I packed up my belongings and got ready to fly home. The day I planned to execute my exit strategy, my phone rang. And the caller was the other eccentric older man who had dominated my time, from the other side of the border. Nawaz Sharif. His timing was always impeccable.
“Is this Kim?” he asked.
“Yes,” I said, shoving Afghan tourism guides from the 1970s into a suitcase. I was hesitant, unsure of what he wanted.
“So. It’s been a long time,” he said, awkwardly. “What are your plans to come to Pakistan?”
“Actually, I’m moving back to the U.S. New York, in fact. I’m leaving in a few hours.”
“Oh, congratulations. I will have to come see you when I’m in New York,” he said.

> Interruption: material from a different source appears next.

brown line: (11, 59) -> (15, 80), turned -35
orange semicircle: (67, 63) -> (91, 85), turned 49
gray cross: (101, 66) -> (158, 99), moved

“That would be great,” I replied.
“We’re still friends, right?” he asked, tentatively.
“Always,” I said.
“We’
ll stay friends, right?” he said.
“Sure.”
We said goodbye. I had about the same level of intention of being friends with Nawaz Sharif as I did with Sam Zell. But I figured I could just end our relationship through the inevitable ennui of distance and time, and through the likelihood that he would never get his hands on my U.S. number. (He was more resourceful than I thought.)

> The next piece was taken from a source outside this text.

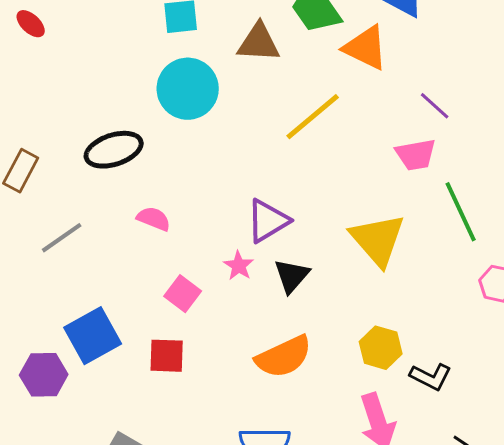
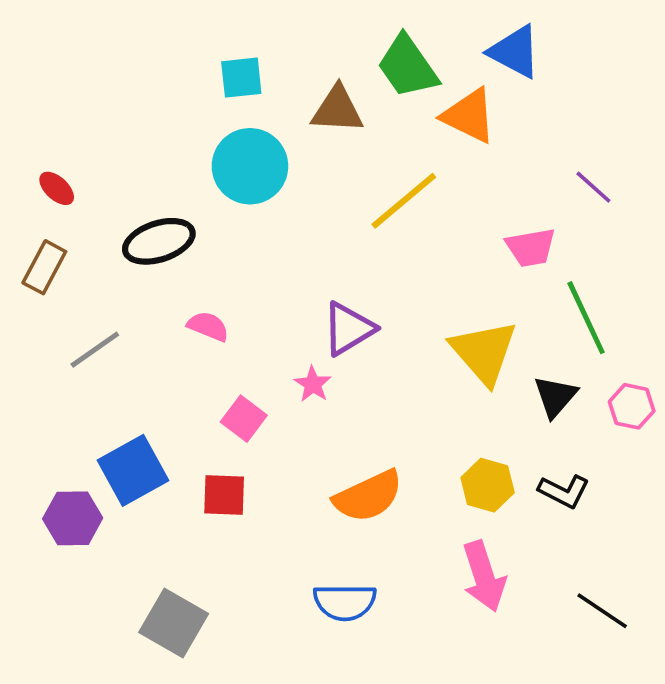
red ellipse: (31, 24) -> (57, 188), moved
purple line: (435, 106) -> (593, 187), moved
black triangle: (292, 276) -> (555, 396), moved
black L-shape: (431, 377) -> (564, 491), moved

I soon finished packing. Then I looked around my bedroom, grabbed my backpack and two large suitcases, shut off the lights, and walked away, closing the door behind me. In the corner, I left a gray plastic trunk crammed with the things I needed only in Afghanistan. My long-sleeved, pajama-like shirts. A dozen scarves given to me over the years. Packets of wet wipes and a camouflage water bottle for embeds. Maps of Ghazni and Helmand, random electrical cords, and even the T-shirt proclaiming TURKIYE. A sleeping bag. Books on Pashtun tribes and the Taliban. Unused notebooks and ballpoint pens proclaiming AFGHAN PEN on their sides, as if that were some mark of pride and quality, as if Afghanistan were known for its ballpoint pens. I left all of it behind, waiting for me, gathering dust almost as soon as I shut the lid, in a house filled with similar boxes in different rooms, forgotten by people like me, foreigners unwilling to fully commit to leaving Afghanistan but unable to figure out how to stay.
EPILOGUE
TAKE IT OR LEAVE IT
In December 2009, President Obama decided to send thirty thousand more U.S. troops to Afghanistan. At the same time, he announced that he would start pulling those troops out by July 2011. In other words, the West continued to send mixed signals to Afghanistan and Pakistan: We love you, we love you not. America’s ambivalence was likely because of its amorphous goal—with Al-Qaeda long on the run from Afghanistan and now being picked off by drones in Pakistan, the new focus was on creating some kind of perception of success in the region as quickly as possible so that the U.S. could leave. The strategy seemed to be this: Overwhelm the enemy with superior military force, train some Afghan mopes as police and army, make a political deal with members of the Taliban (who would for some unknown reason make a deal despite the fact that they seemed to be holding all the cards), call it stability, and get the heck out.